NeutralA stock rated as "Neutral" is expected to perform in line with the overall market or a specific benchmark. This rating indicates that the stock is neither particularly attractive nor unattractive for investment. Investors may consider holding onto the stock, as it is not expected to either significantly outperform or underperform the market.

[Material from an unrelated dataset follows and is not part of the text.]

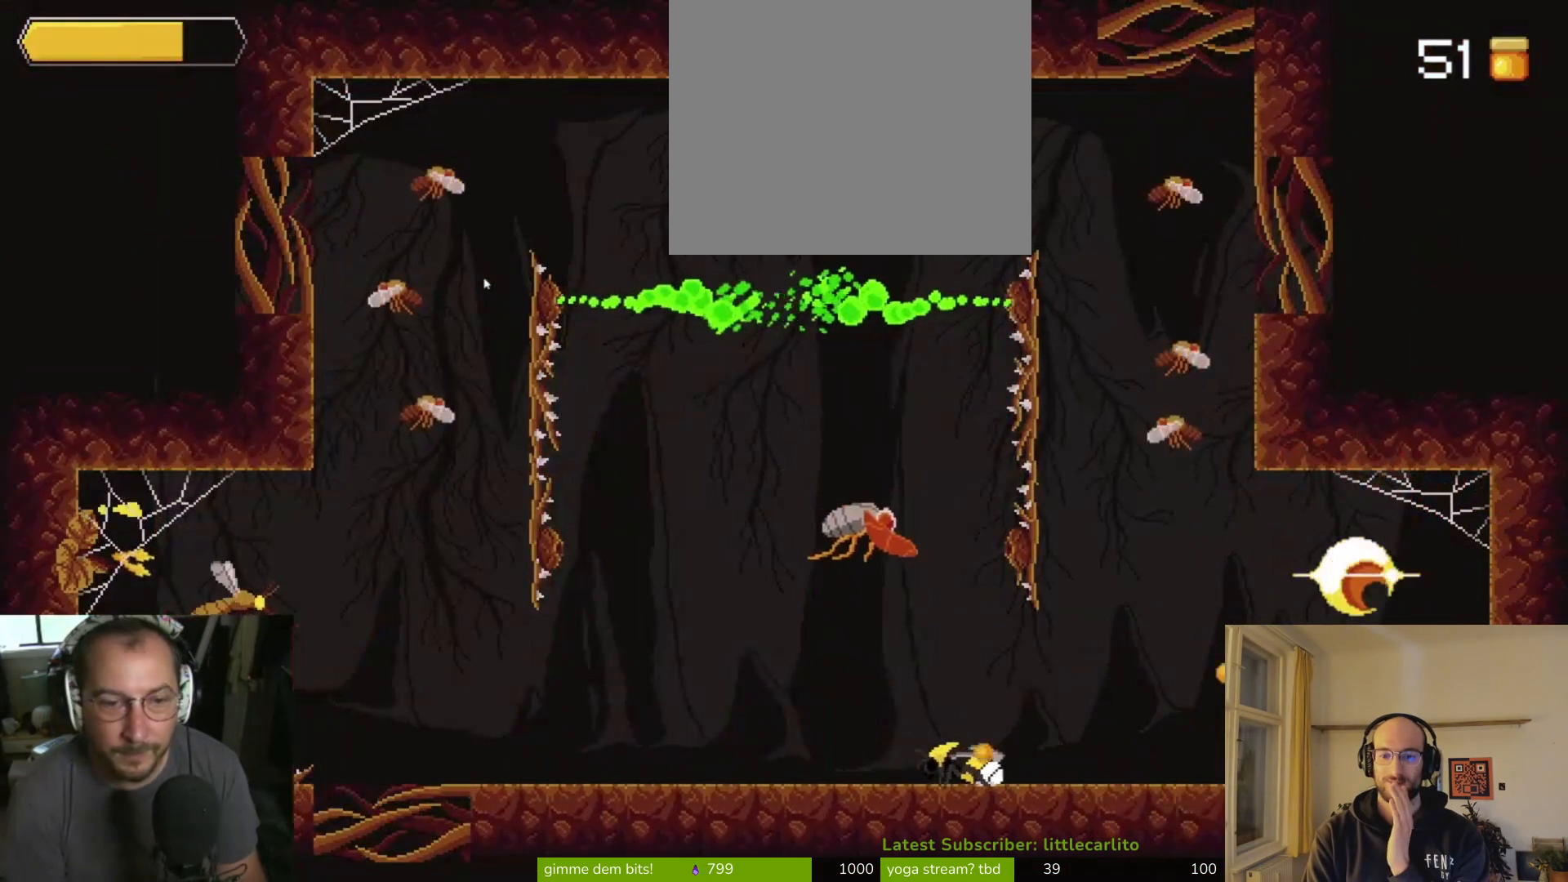
{"buttons": [], "left_stick": "up-left", "right_stick": "center", "events": [[100, "CROSS", "down"], [267, "CROSS", "up"], [367, "CIRCLE", "down"], [367, "left_stick", "up-left"], [467, "CIRCLE", "up"]]}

UnderperformA stock rated as "Underperform" is expected to perform worse than the overall market or a specific benchmark over the near-to-medium term. This rating suggests that the stock may deliver lower returns compared to the average returns of other stocks in the same sector or market index. Investors might consider selling the stock or avoiding it as an investment.

Disclaimer

This AI Analyst Stock Report is automatically generated by our AI systems using advanced algorithms and publicly available financial, technical, and market data. While the information provided aims to be accurate and insightful, it is intended for informational purposes only and should not be considered financial advice. Any content created by an AI (Artificial Intelligence) system may contain inaccuracies and/or contain errors. Investing in stocks carries inherent risks, and past performance is not indicative of future results. This report does not account for your personal financial circumstances, objectives, or risk tolerance. Always conduct your own research or consult with a qualified financial advisor before making investment decisions. The analysis and recommendations provided are based on historical and current data and may not fully reflect future market conditions or unexpected developments. Neither the creators of this report nor its affiliated entities guarantee the accuracy, completeness, or reliability of the information presented. Use this report at your own discretion and risk.